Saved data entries
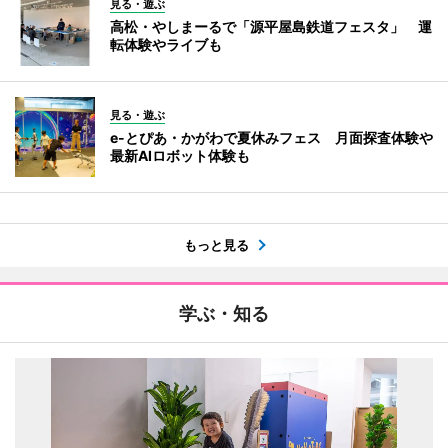
見る・遊ぶ
高松・やしまーるで「源平屋島鉄道フェスタ」 運
転体験やライブも
見る・遊ぶ
e-とぴあ・かがわで夏休みフェス 月面探査体験や
最新AIロボット体験も
もっと見る
学ぶ・知る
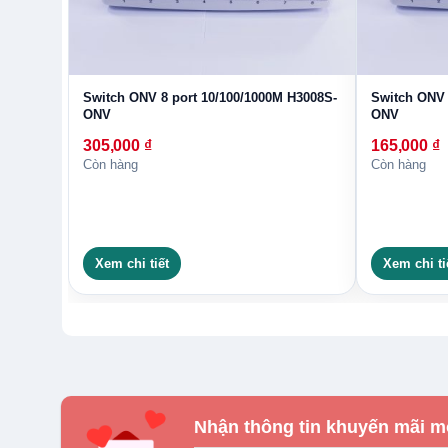
Switch ONV 8 port 10/100/1000M H3008S-
Switch ONV 
ONV
ONV
305,000
₫
165,000
₫
Còn hàng
Còn hàng
Xem chi tiết
Xem chi ti
Nhận thông tin khuyến mãi m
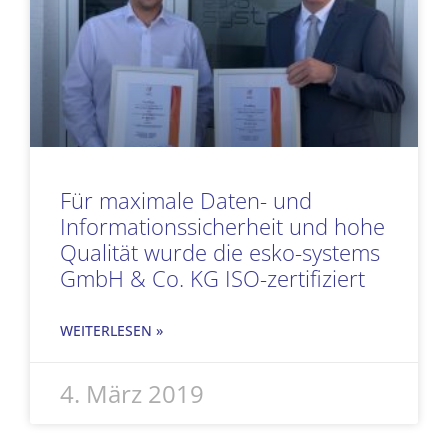
Für maximale Daten- und
Informationssicherheit und hohe
Qualität wurde die esko-systems
GmbH & Co. KG ISO-zertifiziert
WEITERLESEN »
4. März 2019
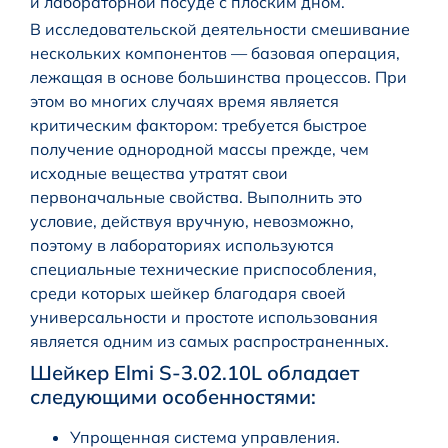
и лабораторной посуде с плоским дном.
В исследовательской деятельности смешивание
нескольких компонентов — базовая операция,
лежащая в основе большинства процессов. При
этом во многих случаях время является
критическим фактором: требуется быстрое
получение однородной массы прежде, чем
исходные вещества утратят свои
первоначальные свойства. Выполнить это
условие, действуя вручную, невозможно,
поэтому в лабораториях используются
специальные технические приспособления,
среди которых шейкер благодаря своей
универсальности и простоте использования
является одним из самых распространенных.
Шейкер Elmi S-3.02.10L обладает
следующими особенностями:
Упрощенная система управления.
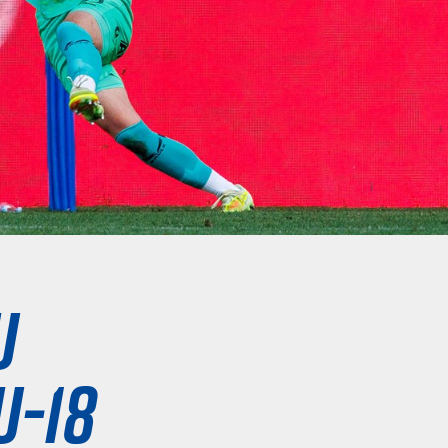
u
U-18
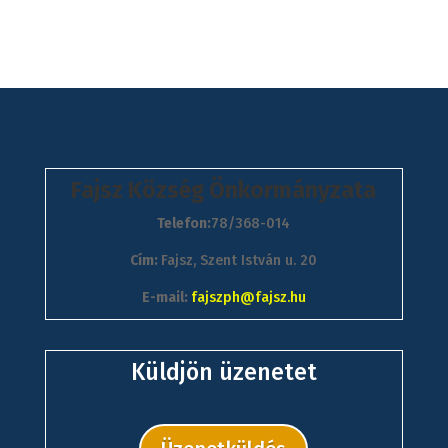
Fajsz Község Önkormányzata
Telefon:
78/368-014
Cím:
Fajsz, Szent István u. 20
E-mail:
fajszph@fajsz.hu
Küldjön üzenetet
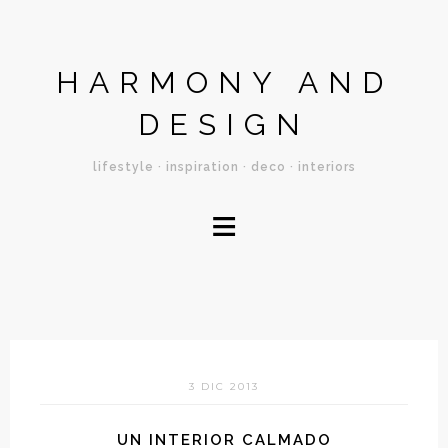
HARMONY AND
DESIGN
lifestyle · inspiration · deco · interiors
≡
3 DIC 2013
UN INTERIOR CALMADO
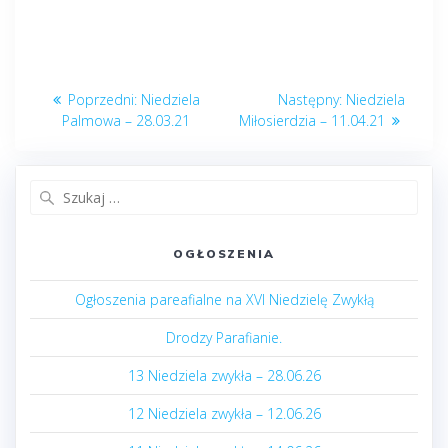
Nawigacja
Poprzedni
Następny
Poprzedni:
Niedziela
Następny:
Niedziela
wpisu
post:
post:
Palmowa – 28.03.21
Miłosierdzia – 11.04.21
Szukaj:
OGŁOSZENIA
Ogłoszenia pareafialne na XVI Niedzielę Zwykłą
Drodzy Parafianie.
13 Niedziela zwykła – 28.06.26
12 Niedziela zwykła – 12.06.26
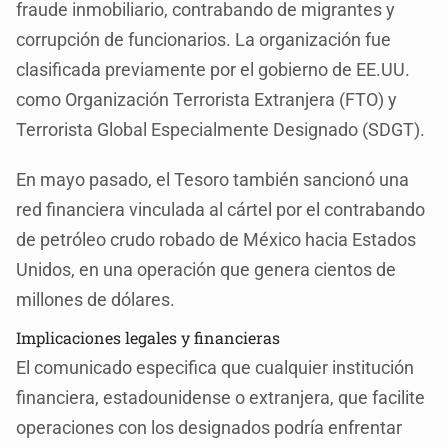
fraude inmobiliario, contrabando de migrantes y
corrupción de funcionarios. La organización fue
clasificada previamente por el gobierno de EE.UU.
como Organización Terrorista Extranjera (FTO) y
Terrorista Global Especialmente Designado (SDGT).
En mayo pasado, el Tesoro también sancionó una
red financiera vinculada al cártel por el contrabando
de petróleo crudo robado de México hacia Estados
Unidos, en una operación que genera cientos de
millones de dólares.
Implicaciones legales y financieras
El comunicado especifica que cualquier institución
financiera, estadounidense o extranjera, que facilite
operaciones con los designados podría enfrentar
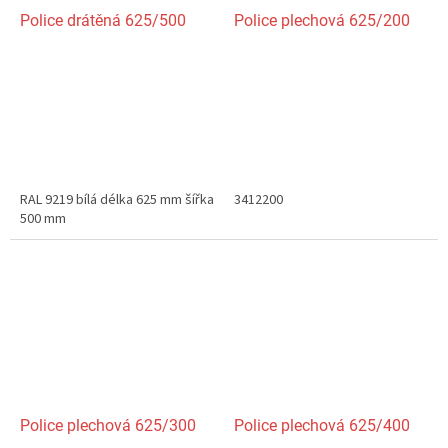
Police drátěná 625/500
Police plechová 625/200
RAL 9219 bílá délka 625 mm šířka
3412200
500 mm
Police plechová 625/300
Police plechová 625/400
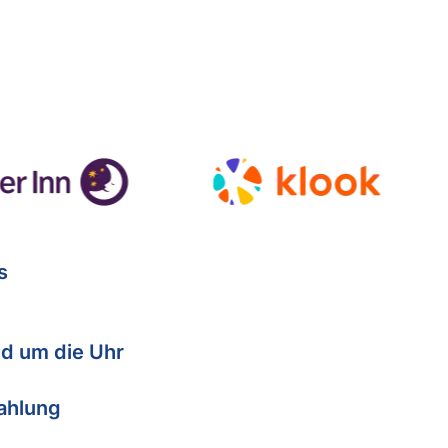
s
d um die Uhr
Zahlung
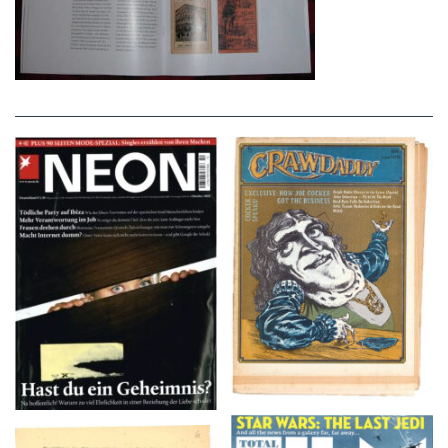
NEON – OKTOBER
Crawdaddy – June/11/72
2008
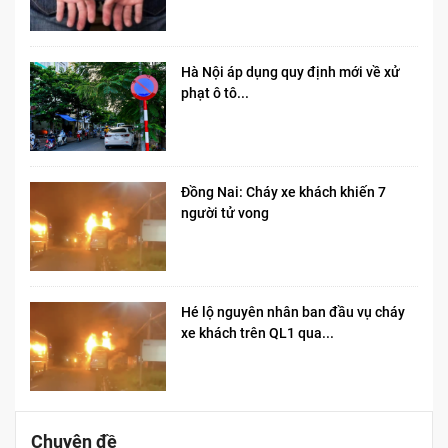
Hà Nội áp dụng quy định mới về xử
phạt ô tô...
Đồng Nai: Cháy xe khách khiến 7
người tử vong​
Hé lộ nguyên nhân ban đầu vụ cháy
xe khách trên QL1 qua...
Chuyên đề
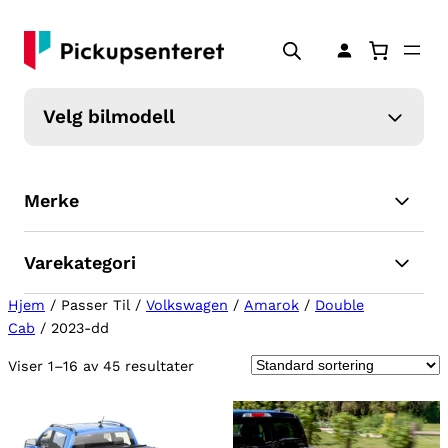
Velg bilmodell
Merke
Varekategori
Hjem
/ Passer Til /
Volkswagen
/
Amarok
/
Double
Cab
/ 2023-dd
Viser 1–16 av 45 resultater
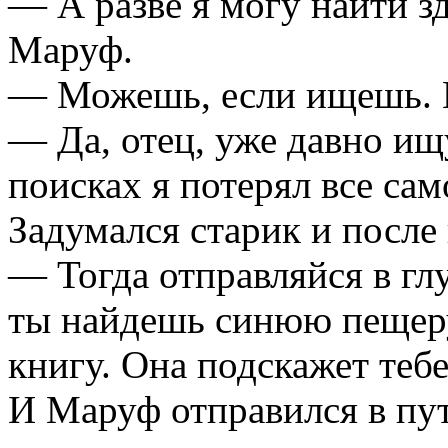
— А разве я могу найти з
Маруф.
— Можешь, если ищешь. 
— Да, отец, уже давно ищ
поисках я потерял все са
Задумался старик и после
— Тогда отправляйся в глу
ты найдешь синюю пещеру
книгу. Она подскажет те
И Маруф отправился в пут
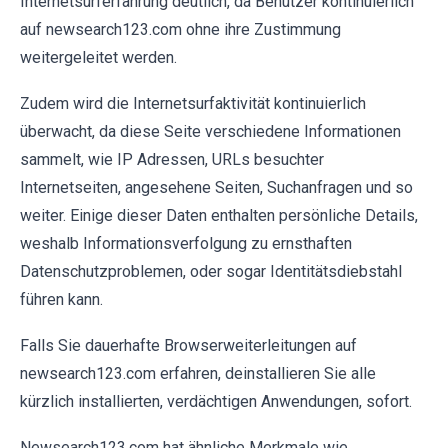
Internetsurferfahrung deutlich, da Benutzer kontinuierlich
auf newsearch123.com ohne ihre Zustimmung
weitergeleitet werden.
Zudem wird die Internetsurfaktivität kontinuierlich
überwacht, da diese Seite verschiedene Informationen
sammelt, wie IP Adressen, URLs besuchter
Internetseiten, angesehene Seiten, Suchanfragen und so
weiter. Einige dieser Daten enthalten persönliche Details,
weshalb Informationsverfolgung zu ernsthaften
Datenschutzproblemen, oder sogar Identitätsdiebstahl
führen kann.
Falls Sie dauerhafte Browserweiterleitungen auf
newsearch123.com erfahren, deinstallieren Sie alle
kürzlich installierten, verdächtigen Anwendungen, sofort.
Newsearch123.com hat ähnliche Merkmale wie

TRY IT - Repeat all entries exactly. Skip the pictures.

SOLVED PROBLEM -
見る・遊ぶ
高松・やしまーるで「源平屋島鉄道フェスタ」 運
転体験やライブも
見る・遊ぶ
e-とぴあ・かがわで夏休みフェス 月面探査体験や
最新AIロボット体験も
もっと見る
学ぶ・知る
Switch ONV 8 port 10/100/1000M H3008S-
Switch ONV 
ONV
ONV
305,000
₫
165,000
₫
Còn hàng
Còn hàng
Xem chi tiết
Xem chi ti
Nhận thông tin khuyến mãi m
Für maximale Daten- und
Informationssicherheit und hohe
Qualität wurde die esko-systems
GmbH & Co. KG ISO-zertifiziert
WEITERLESEN »
4. März 2019
и лабораторной посуде с плоским дном.
В исследовательской деятельности смешивание
нескольких компонентов — базовая операция,
лежащая в основе большинства процессов. При
этом во многих случаях время является
критическим фактором: требуется быстрое
получение однородной массы прежде, чем
исходные вещества утратят свои
первоначальные свойства. Выполнить это
условие, действуя вручную, невозможно,
поэтому в лабораториях используются
специальные технические приспособления,
среди которых шейкер благодаря своей
универсальности и простоте использования
является одним из самых распространенных.
Шейкер Elmi S-3.02.10L обладает
следующими особенностями:
Упрощенная система управления.
u
U-18
Fajsz Község Önkormányzata
Telefon:
78/368-014
Cím:
Fajsz, Szent István u. 20
E-mail:
fajszph@fajsz.hu
Küldjön üzenetet
HARMONY AND
DESIGN
lifestyle · inspiration · deco · interiors
≡
3 DIC 2013
UN INTERIOR CALMADO
Nawigacja
Poprzedni
Następny
Poprzedni:
Niedziela
Następny:
Niedziela
wpisu
post:
post:
Palmowa – 28.03.21
Miłosierdzia – 11.04.21
Szukaj:
OGŁOSZENIA
Ogłoszenia pareafialne na XVI Niedzielę Zwykłą
Drodzy Parafianie.
13 Niedziela zwykła – 28.06.26
12 Niedziela zwykła – 12.06.26
fraude inmobiliario, contrabando de migrantes y
corrupción de funcionarios. La organización fue
clasificada previamente por el gobierno de EE.UU.
como Organización Terrorista Extranjera (FTO) y
Terrorista Global Especialmente Designado (SDGT).
En mayo pasado, el Tesoro también sancionó una
red financiera vinculada al cártel por el contrabando
de petróleo crudo robado de México hacia Estados
Unidos, en una operación que genera cientos de
millones de dólares.
Implicaciones legales y financieras
El comunicado especifica que cualquier institución
financiera, estadounidense o extranjera, que facilite
operaciones con los designados podría enfrentar
Police drátěná 625/500
Police plechová 625/200
RAL 9219 bílá délka 625 mm šířka
3412200
500 mm
Police plechová 625/300
Police plechová 625/400
s
d um die Uhr
Zahlung
NEON – OKTOBER
Crawdaddy – June/11/72
2008
Hà Nội áp dụng quy định mới về xử
phạt ô tô...
Đồng Nai: Cháy xe khách khiến 7
người tử vong​
Hé lộ nguyên nhân ban đầu vụ cháy
xe khách trên QL1 qua...
Chuyên đề
Velg bilmodell
Merke
Varekategori
Hjem
/ Passer Til /
Volkswagen
/
Amarok
/
Double
Cab
/ 2023-dd
Viser 1–16 av 45 resultater
— А разве я могу найти з
Маруф.
— Можешь, если ищешь. 
— Да, отец, уже давно ищ
поисках я потерял все са
Задумался старик и после
— Тогда отправляйся в глу
ты найдешь синюю пещеру
книгу. Она подскажет те
И Маруф отправился в пут
Internetsurferfahrung deutlich, da Benutzer kontinuierlich
auf newsearch123.com ohne ihre Zustimmung
weitergeleitet werden.
Zudem wird die Internetsurfaktivität kontinuierlich
überwacht, da diese Seite verschiedene Informationen
sammelt, wie IP Adressen, URLs besuchter
Internetseiten, angesehene Seiten, Suchanfragen und so
weiter. Einige dieser Daten enthalten persönliche Details,
weshalb Informationsverfolgung zu ernsthaften
Datenschutzproblemen, oder sogar Identitätsdiebstahl
führen kann.
Falls Sie dauerhafte Browserweiterleitungen auf
newsearch123.com erfahren, deinstallieren Sie alle
kürzlich installierten, verdächtigen Anwendungen, sofort.
Newsearch123.com hat ähnliche Merkmale wie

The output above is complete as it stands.